Un seul témoin à l’audience
Unique témoin présent au tribunal : l’hôtesse accompagnatrice. Cheveux blonds parfaits, étole orange du plus bel effet, Marie-Pierre explique d’une voix claire qu’elle s’occupe de l’accueil des VIP pour Air France : ministres, diplomates, et stars en pagaille. Elle se dit « un peu choquée par l’absence de signes de politesse de la part des agents ». Mais reconnaît que le préfet « fatigué par son long voyage » n’est pas non plus des plus courtois. Elle évoque une « maladresse », mais n’a « pas entendu de propos racistes ».
« Avec tout ça, vous avez réussi à les mettre dans l’avion ? », questionne, taquin, le procureur. « Oui, et sans retard ». Ouf. « Une vraie pro », commente un homme dans le public.
« Une odieuse police de l’inconscient »
Entre les avocats des plaignants et des associations (le Mrap, la Licra et SOS Racisme) et Maître Collard qui défend l’ancien préfet, le ton monte à plusieurs reprises. « Je ne voudrais pas avoir à juger des propos tenus pendant l’audience », tempère le procureur.
Maitre Collard dénonce une « odieuse police de l’inconscient », qui « prête des intentions à M. Girot qu’il n’avait pas ». « Il y a de vrais combats contre le racisme, il ne faut pas perdre nos forces dans des combats fabriqués de toutes pièces » (voir la vidéo).
Une allusion au rôle joué par Brice Hortefeux dans l’affaire. Le ministre de l’intérieur avait jugé les propos de Paul Girot de Langlade « indignes » de la République, et le met à la retraite d’office (voir la vidéo).
Las, quelques jours plus tard, le ministre de l’intérieur prononce des propos similaires au sujet d’un jeune militant UMP d’origine maghrébine: « Il en faut toujours un. Quand il y en a un ça va. C’est quand il y en a beaucoup qu’il y a des problèmes ». Il est condamné le 4 juin à une amende de 750 euros et a fait appel.
« Le prévenu n’est pas M. Bidochon »
« Le but n’est pas de déterminer si Mr Langlade est raciste ou non : le droit ne sanctionne pas d’opinion, aussi abjecte soit elle », tranche le procureur.
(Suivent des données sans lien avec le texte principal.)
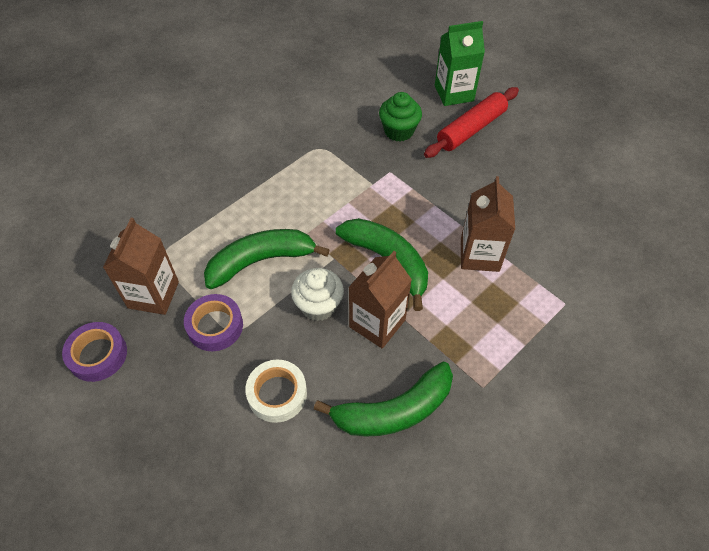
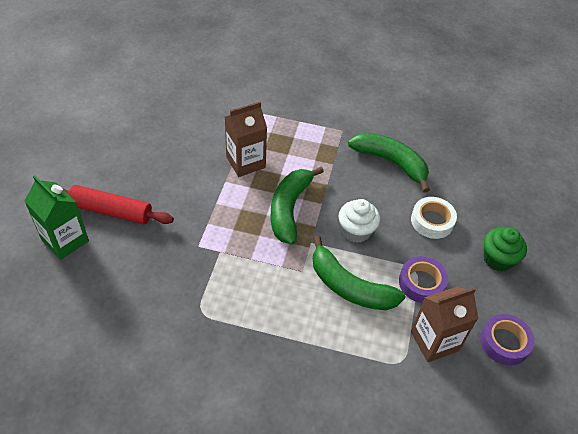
camera: 125 degrees left, 5 degrees down
(377, 323) = (342, 194): brown carton -> none
(399, 131) = (143, 261): green cupcake -> green cupcake (498, 259)

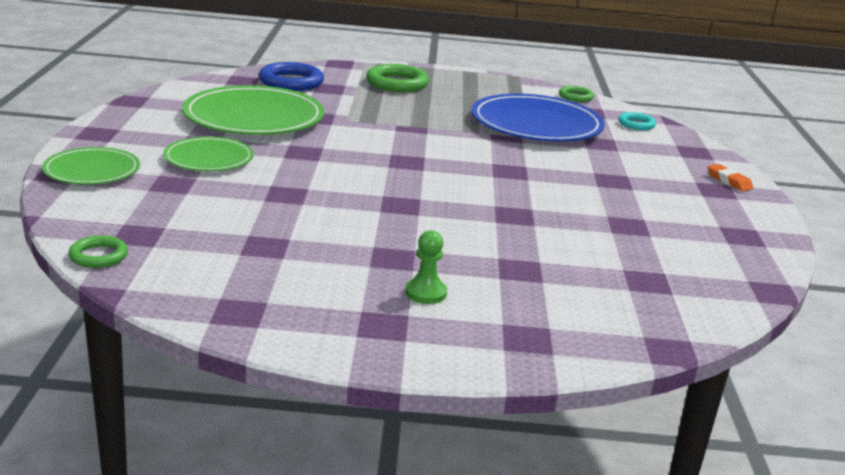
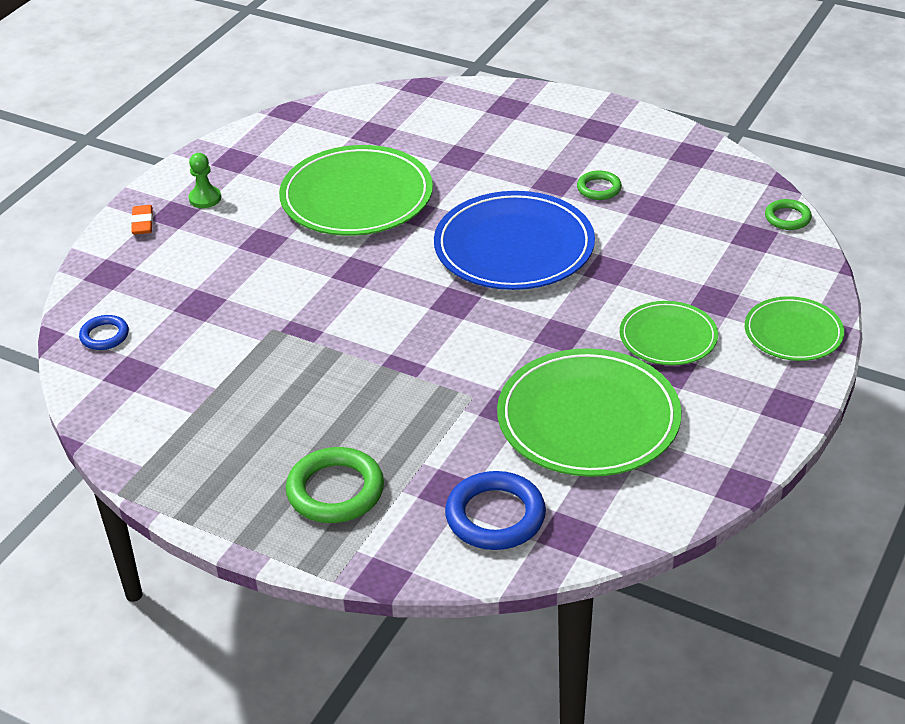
camera: 150 degrees left, 15 degrees up
(425, 293) = (550, 148): green pawn -> green pawn (205, 198)
(536, 124) = (236, 353): blue plate -> blue plate (514, 247)
(575, 97) = (103, 415): green ring -> green ring (599, 188)
(580, 220) = (356, 197): none -> green plate
(636, 124) = (104, 336): turquoise ring -> blue ring

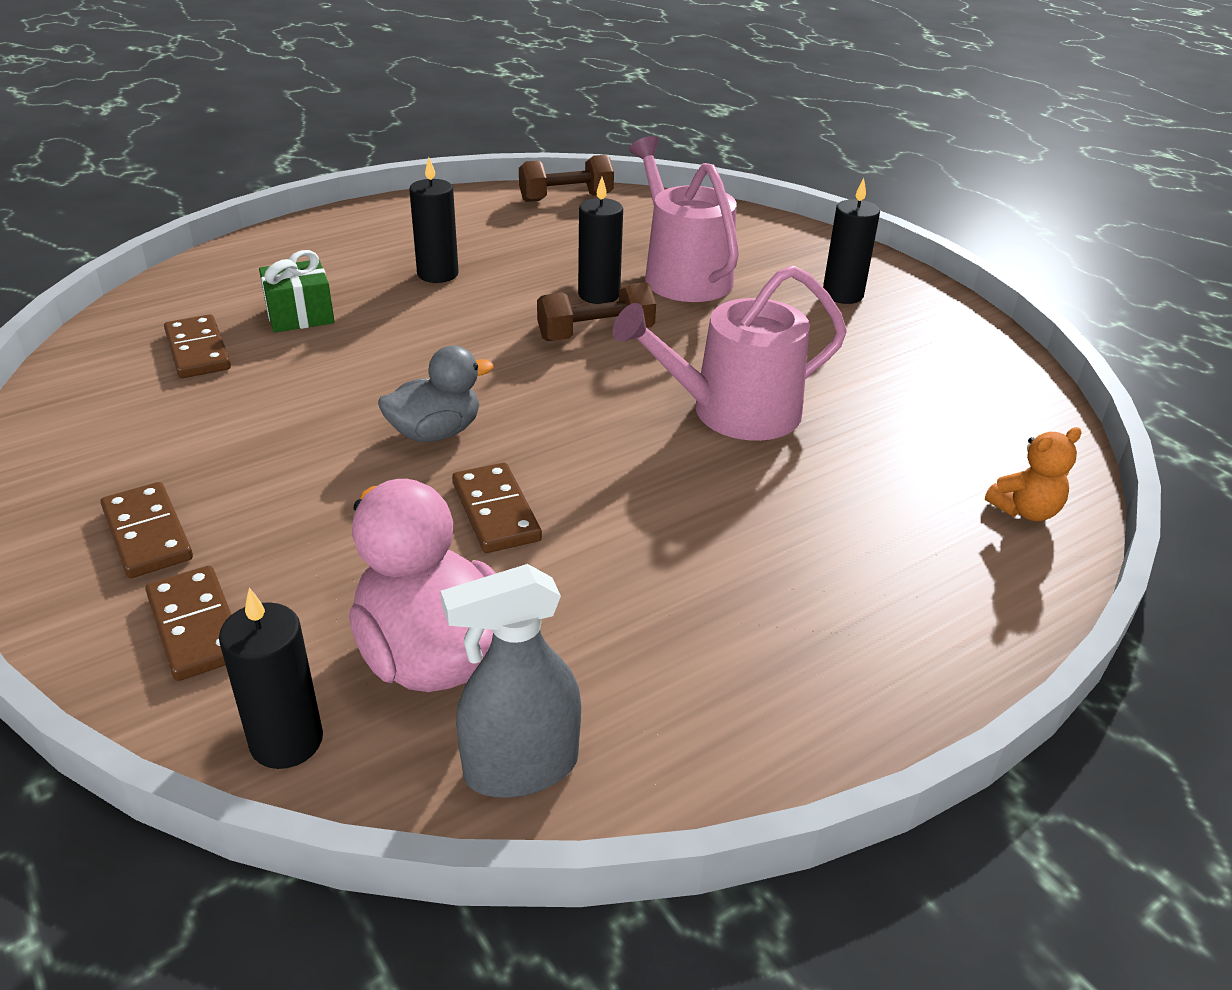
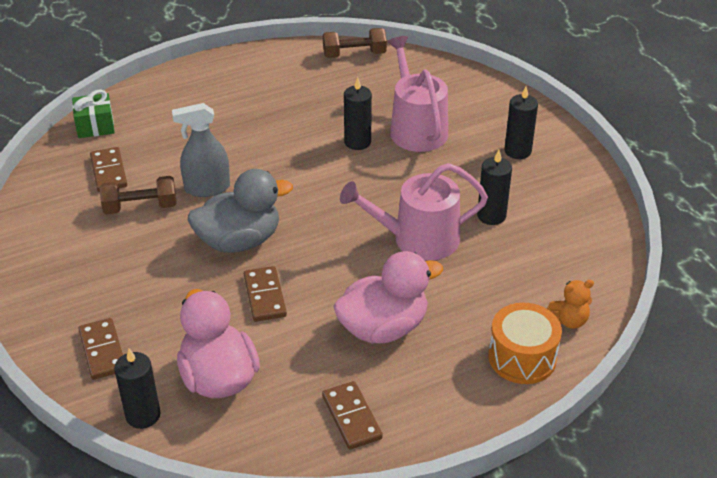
camera: 10 degrees right, 5 degrees up
(147, 534) = (79, 295): brown domino -> brown domino (351, 417)
(300, 315) = (170, 148): green gift -> green gift (95, 126)
(435, 432) = (239, 241): grey duck -> grey duck, size x1.55
(438, 274) = (258, 119): black candle -> black candle (491, 215)
(520, 768) = (252, 440): grey spray bottle -> grey spray bottle (207, 188)
(595, 334) = (348, 174): brown dumbbell -> brown dumbbell (140, 207)
(719, 545) = (383, 327): none -> pink duck
(975, 573) = (522, 357): none -> orange drum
Mais les propos de Paul Girot de Langlade ont été « outrageants », « offensants », estime-t-il en requérant 5 000 euros d’amende.
« Le prévenu n’est pas M. Bidochon. La réserve est la moindre des choses que l’on peut attendre d’un haut fonctionnaire représentant l’Etat. »
Alors que l’audience s’achève, Paul Girot de Langlade finit par s’excuser auprès des plaignants. « J’ai compris que je les avais blessés, je n’aurais pas dû peut être, je le regrette amèrement ici ». Des excuses qui lui avait été réclamées à cor et à cri tout au long du procès, et que l’avocat des plaignants, Maître Kominski juge être « des excuses de connivence » (voir la vidéo).
Le jugement a été mis en délibéré au vendredi 2 juillet.
Mise à jour du vendredi 2 juillet : Paul Girot de Langlade a été condamné vendredi à 1 500 euros d’amende pour injures racistes. Ses propos « procèdent d’un amalgame selon lequel toutes les personnes du continent africain partagent le même défaut de l’incompétence et de la désorganisation », a expliqué le juge Philippe Michel. Ni le préfet, ni son avocat, n’étaient présents lors de l’annonce du jugement.